Disponible en Espanol Español  Disponible en Français Français  Disponível em Português Português  διαθέσιμη στα ελληνικά Ελληνικά  باللغة العربية العربية


The Top 10 Most Influential People in History

1. Ashoka the Great

Ashoka the Great
Nobody really knows what Ashoka the Great looked like.
Life-Span: 304-232 BC
Country of Origin: India India
Most Significant Accomplishment: Kick-started the global spread of Buddhism
Crude Estimate of the Number of Human Lives Affected: 21.534 billion

           Ashoka the Great was an Indian Emperor who ruled 274–232 BC. In his early reign, he embarked on a number of military conquests which spread the size of his empire over much of India, Pakistan, Afghanistan, Bangladesh, Nepal, and even parts of Iran. However, during one of these wars of conquest, Ashoka became repulsed by the number of deaths that he witnessed and decided to reject violence for the rest of his life, embracing Vedic Buddhism and vegetarianism.

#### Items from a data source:
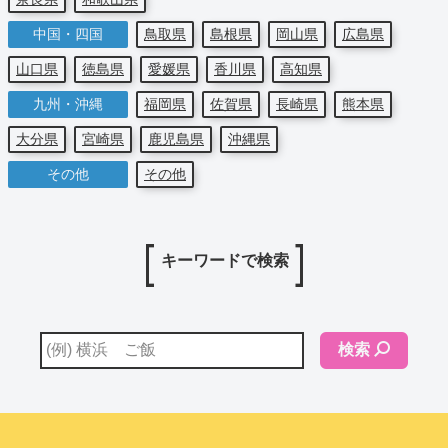
中国・四国
鳥取県
島根県
岡山県
広島県
山口県
徳島県
愛媛県
香川県
高知県
九州・沖縄
福岡県
佐賀県
長崎県
熊本県
大分県
宮崎県
鹿児島県
沖縄県
その他
その他
キーワードで検索
検索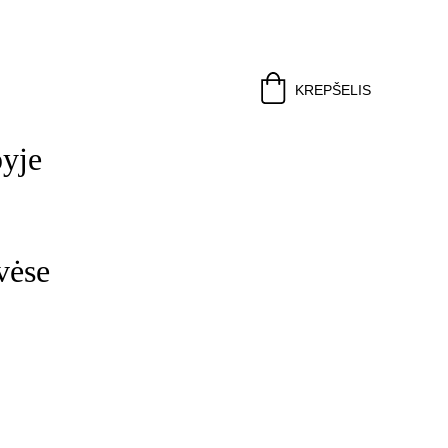
KREPŠELIS
pyje
vėse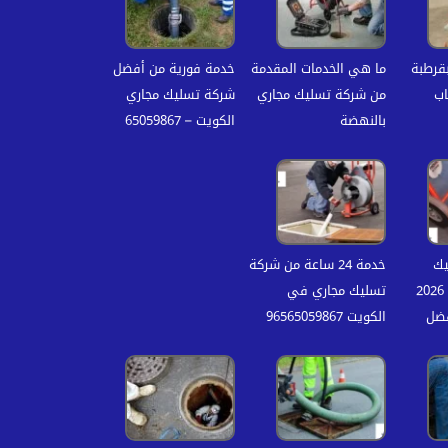
قرطبة
ما هي الخدمات المقدمة
خدمة فورية من أفضل
اب
من شركة تسليك مجاري
شركة تسليك مجاري
بالنهضة
الكويت – 65059867
يك
خدمة 24 ساعة من شركة
المجاري بالكويت 2026
تسليك مجاري في
فضل
الكويت 96565059867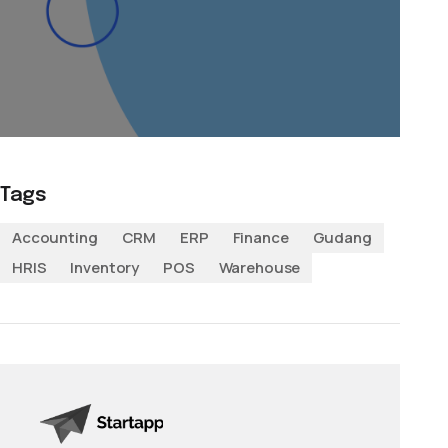
Tags
Accounting
CRM
ERP
Finance
Gudang
HRIS
Inventory
POS
Warehouse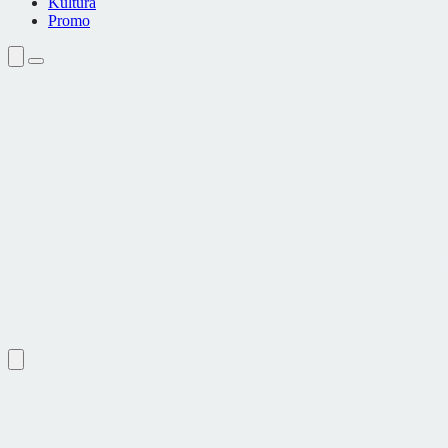
Kultura
Promo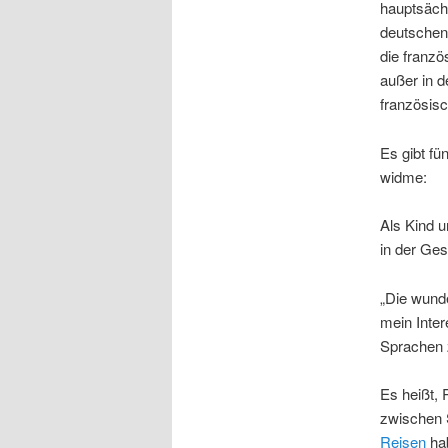
hauptsächl
deutschen 
die franz
außer in 
französis
Es gibt fü
widme:
Als Kind 
in der Ge
„Die wunde
mein Inter
Sprachen 
Es heißt, 
zwischen 
Reisen
hab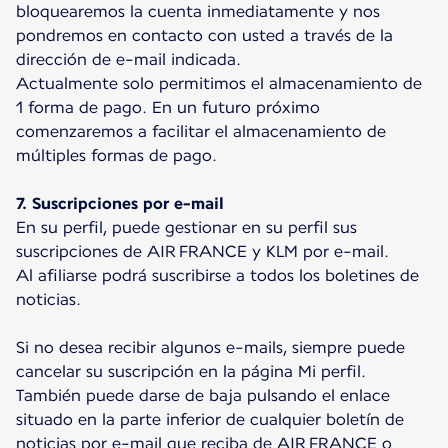
bloquearemos la cuenta inmediatamente y nos
pondremos en contacto con usted a través de la
dirección de e-mail indicada.
Actualmente solo permitimos el almacenamiento de
1 forma de pago. En un futuro próximo
comenzaremos a facilitar el almacenamiento de
múltiples formas de pago.
7. Suscripciones por e-mail
En su perfil, puede gestionar en su perfil sus
suscripciones de AIR FRANCE y KLM por e-mail.
Al afiliarse podrá suscribirse a todos los boletines de
noticias.
Si no desea recibir algunos e-mails, siempre puede
cancelar su suscripción en la página Mi perfil.
También puede darse de baja pulsando el enlace
situado en la parte inferior de cualquier boletín de
noticias por e-mail que reciba de AIR FRANCE o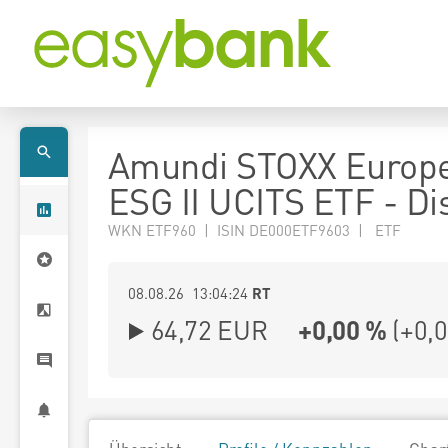
Amundi STOXX Europ
ESG II UCITS ETF - Di
WKN ETF960 | ISIN DE000ETF9603 | ETF
08.08.26 13:04:24
RT
64,72
EUR
+0,00 %
(
+0,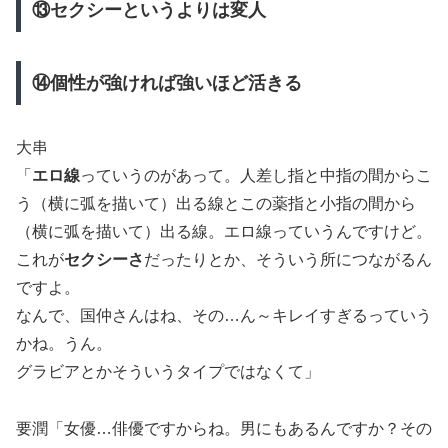
⑬セクシーというよりは変人
⑭個性が強ければ強いほど活きる
大串
「
エロ線
っていうのがあって。人差し指と中指の間からこ
う（横に弧を描いて）出る線とこの薬指と小指の間から
（横に弧を描いて）出る線。エロ線っていうんですけど。
これが
セクシーさ
だったりとか、そういう所につながるん
ですよ。
なんで、国仲さんはね、その…ん～キレイすぎるっていう
かね。うん。
グラビアとかそういうタイプではなくて」
要潤「女優…俳優ですからね。男にもあるんですか？その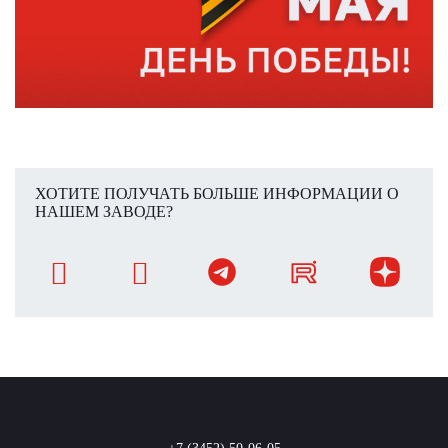
ХОТИТЕ ПОЛУЧАТЬ БОЛЬШЕ ИНФОРМАЦИИ О
НАШЕМ ЗАВОДЕ?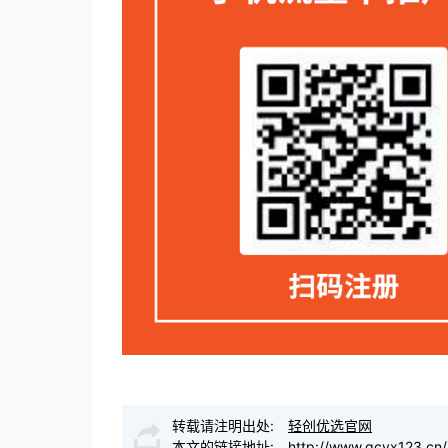
转载请注明出处:
轻创优选官网
本文的链接地址:
http://www.qcyx123.cn/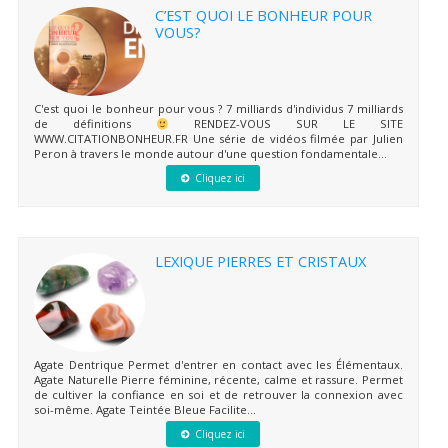
C’EST QUOI LE BONHEUR POUR
VOUS?
C'est quoi le bonheur pour vous ? 7 milliards d'individus 7 milliards
de définitions
RENDEZ-VOUS SUR LE SITE
WWW.CITATIONBONHEUR.FR Une série de vidéos filmée par Julien
Peron à travers le monde autour d'une question fondamentale...
Cliquez ici
LEXIQUE PIERRES ET CRISTAUX
Agate Dentrique Permet d'entrer en contact avec les Élémentaux.
Agate Naturelle Pierre féminine, récente, calme et rassure. Permet
de cultiver la confiance en soi et de retrouver la connexion avec
soi-même. Agate Teintée Bleue Facilite...
Cliquez ici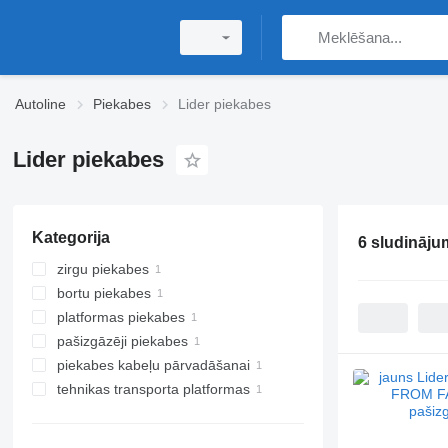
Autoline
Piekabes
Lider piekabes
Lider piekabes
Kategorija
6 sludināju
zirgu piekabes
bortu piekabes
platformas piekabes
pašizgāzēji piekabes
piekabes kabeļu pārvadāšanai
tehnikas transporta platformas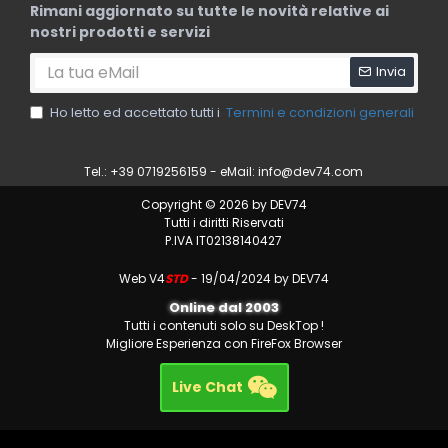
Rimani aggiornato su tutte le novità relative ai
nostri prodotti e servizi
Invia
Ho letto ed accettato tutti i
Termini e condizioni generali
Tel.: +39 0719256159 - eMail:
info@dev74.com
Copyright © 2026 by DEV74
Tutti i diritti Riservati
P.IVA IT02138140427
Web V4
STD
- 19/04/2024 by DEV74
Online dal 2003
Tutti i contenuti solo su DeskTop !
Migliore Esperienza con FireFox Browser
Live Chat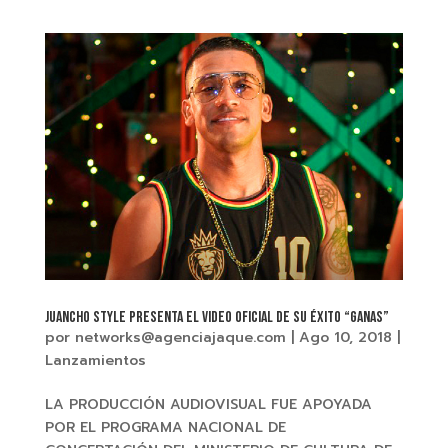
JUANCHO STYLE Presenta el video oficial de su éxito “GANAS”
por
networks@agenciajaque.com
|
Ago 10, 2018
|
Lanzamientos
LA PRODUCCIÓN AUDIOVISUAL FUE APOYADA
POR EL PROGRAMA NACIONAL DE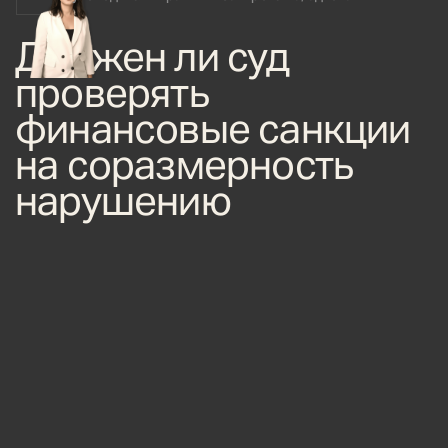
Должен ли суд
проверять
финансовые санкции
на соразмерность
нарушению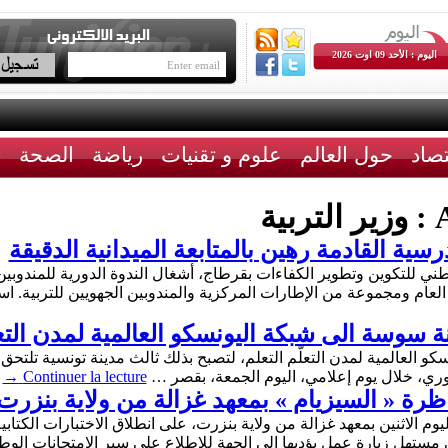
اليوم : الأحد 09 اوت 2026
تصاد
حول العالم
علوم و تقنيات
رياضة
الصحة
ث
A
وزير التربية
رسية القادمة رهين بالمتابعة الميدانية الدقيقة
15 جويلية 2026، بالمركز الوطني للتكوين وتطوير الكفاءات بقرطاج، أشغال الندوة الدورية
العام ومجموعة من الإطارات المركزية والمندوبين الجهويين للتربية. ا
نة سوسة الى شبكة اليونسكو العالمية لمدن التع
لنوري، خلال يوم إعلامي، اليوم الجمعة، بقصر …
Continuer la lecture
→
اظرة « السيزيام » بمعهد غزالة من ولاية بنزرت
يوم الاثنين بمعهد غزالة من ولاية بنزرت، على انطلاق الاختبارات الكتاب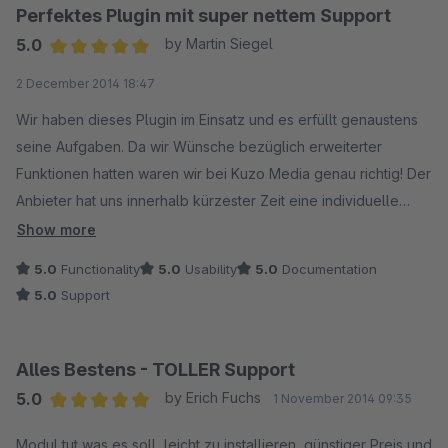
Perfektes Plugin mit super nettem Support
{if $downloadDetails.count == 1}
5.0
by Martin Siegel
{foreach item=details key=position from=$downloadDetails}
Average rating of 5 out of 5 stars
2 December 2014 18:47
{if $details.serials}
Seriennummer: {$details.serials}
Wir haben dieses Plugin im Einsatz und es erfüllt genaustens
{/if}
seine Aufgaben. Da wir Wünsche bezüglich erweiterter
{/foreach}
Funktionen hatten waren wir bei Kuzo Media genau richtig! Der
Anbieter hat uns innerhalb kürzester Zeit eine individuelle
{/if}
Lösung angeboten und umgesetzt. Der ganze Ablauf war
Show more
wirklich äußerst professionell und zuverlässig! Wir können uns
5.0
Functionality
5.0
Usability
5.0
Documentation
nur bei Herrn Schenk für die 1A Leistung und den netten
5.0
Support
Kontakt bedanken!
Alles Bestens - TOLLER Support
5.0
by Erich Fuchs
1 November 2014 09:35
Average rating of 5 out of 5 stars
Modul tut was es soll, leicht zu installieren, günstiger Preis und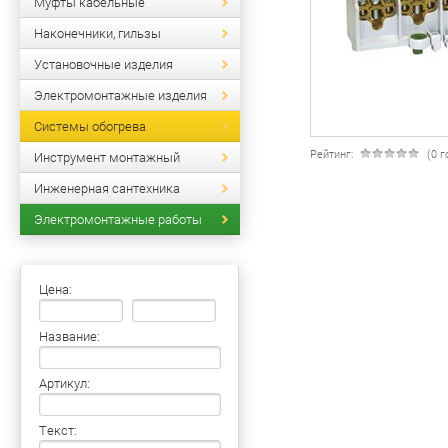
Муфты кабельные
Наконечники, гильзы
Установочные изделия
Электромонтажные изделия
Системы обогрева
Рейтинг:
(0 
Инструмент монтажный
Инженерная сантехника
Электромонтажные работы
Цена:
Название:
Артикул:
Текст: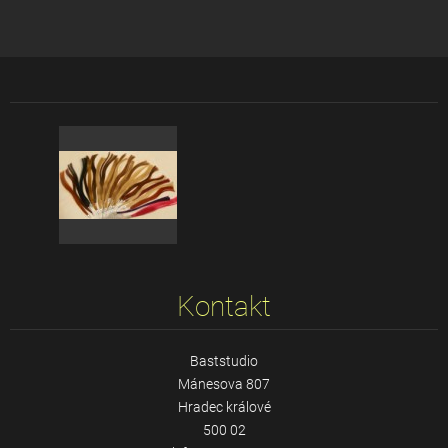
Kontakt
Baststudio
Mánesova 807
Hradec králové
500 02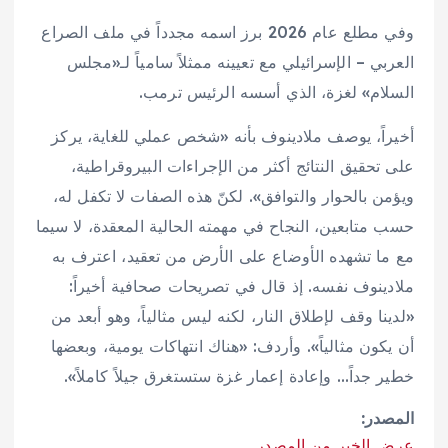
وفي مطلع عام 2026 برز اسمه مجدداً في ملف الصراع
العربي – الإسرائيلي مع تعيينه ممثلاً سامياً لـ«مجلس
السلام» لغزة، الذي أسسه الرئيس ترمب.
أخيراً، يوصف ملادينوف بأنه «شخص عملي للغاية، يركز
على تحقيق النتائج أكثر من الإجراءات البيروقراطية،
ويؤمن بالحوار والتوافق». لكنّ هذه الصفات لا تكفل له،
حسب متابعين، النجاح في مهمته الحالية المعقدة، لا سيما
مع ما تشهده الأوضاع على الأرض من تعقيد، اعترف به
ملادينوف نفسه. إذ قال في تصريحات صحافية أخيراً:
«لدينا وقف لإطلاق النار، لكنه ليس مثالياً، وهو أبعد من
أن يكون مثالياً». وأردف: «هناك انتهاكات يومية، وبعضها
خطير جداً… وإعادة إعمار غزة ستستغرق جيلاً كاملاً».
المصدر:
عرض الخبر من المصدر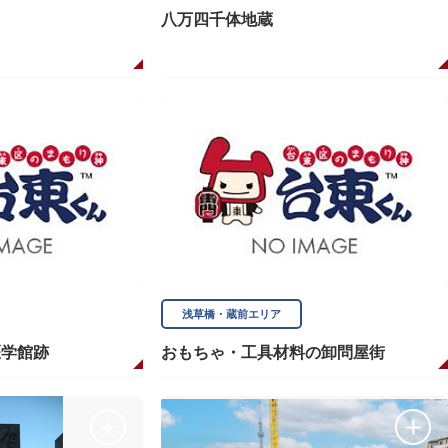
八万四千体地蔵
浅草橋・蔵前エリア
医学館跡
おもちゃ・工具材料の卸問屋街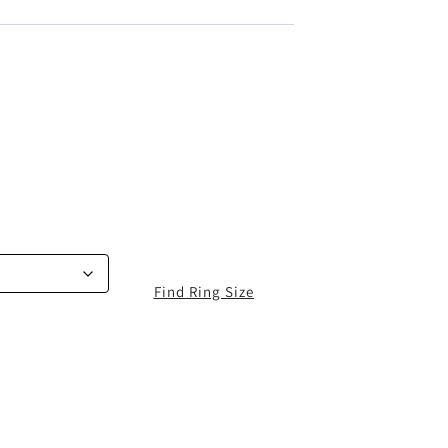
Find Ring Size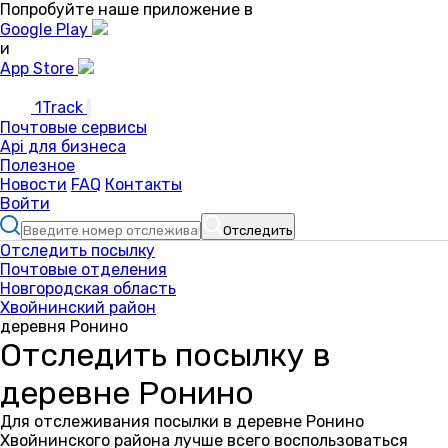
Попробуйте наше приложение в
Google Play
и
App Store
1Track
Почтовые сервисы
Api для бизнеса
Полезное
Новости
FAQ
Контакты
Войти
Отследить
Отследить посылку
Почтовые отделения
Новгородская область
Хвойнинский район
деревня Ронино
Отследить посылку в
деревне Ронино
Для отслеживания посылки в деревне Ронино
Хвойнинского района лучше всего воспользоваться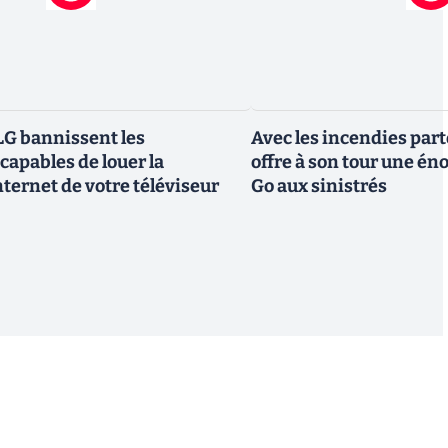
G bannissent les
Avec les incendies part
capables de louer la
offre à son tour une é
ternet de votre téléviseur
Go aux sinistrés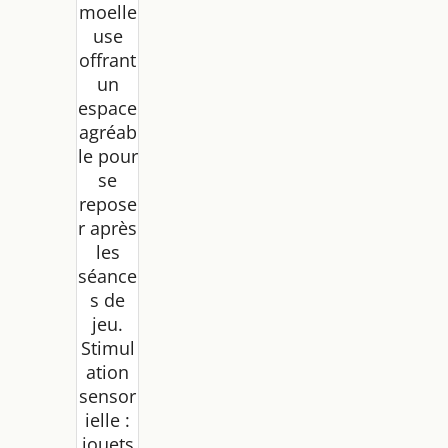
moelle
use
offrant
un
espace
agréab
le pour
se
repose
r après
les
séance
s de
jeu.
Stimul
ation
sensor
ielle :
jouets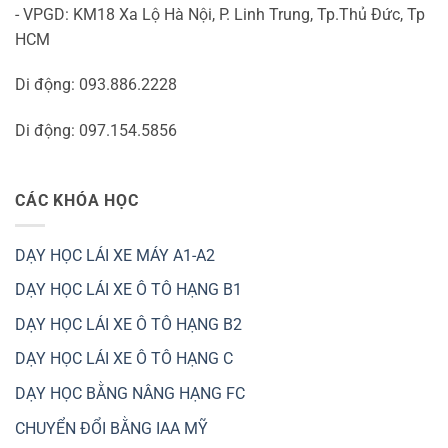
- VPGD: KM18 Xa Lộ Hà Nội, P. Linh Trung, Tp.Thủ Đức, Tp
HCM
Di động: 093.886.2228
Di động: 097.154.5856
CÁC KHÓA HỌC
DẠY HỌC LÁI XE MÁY A1-A2
DẠY HỌC LÁI XE Ô TÔ HẠNG B1
DẠY HỌC LÁI XE Ô TÔ HẠNG B2
DẠY HỌC LÁI XE Ô TÔ HẠNG C
DẠY HỌC BẰNG NÂNG HẠNG FC
CHUYỂN ĐỔI BẰNG IAA MỸ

#### What to do:
From the article on the most influential people in history, quote the passage starting with "The Top 10 Most" and going on through "Buddhism and vegetarianism.".

#### Written solution:
The Top 10 Most Influential People in History

1. Ashoka the Great

Ashoka the Great
Nobody really knows what Ashoka the Great looked like.
Life-Span: 304-232 BC
Country of Origin: India India
Most Significant Accomplishment: Kick-started the global spread of Buddhism
Crude Estimate of the Number of Human Lives Affected: 21.534 billion

           Ashoka the Great was an Indian Emperor who ruled 274–232 BC. In his early reign, he embarked on a number of military conquests which spread the size of his empire over much of India, Pakistan, Afghanistan, Bangladesh, Nepal, and even parts of Iran. However, during one of these wars of conquest, Ashoka became repulsed by the number of deaths that he witnessed and decided to reject violence for the rest of his life, embracing Vedic Buddhism and vegetarianism.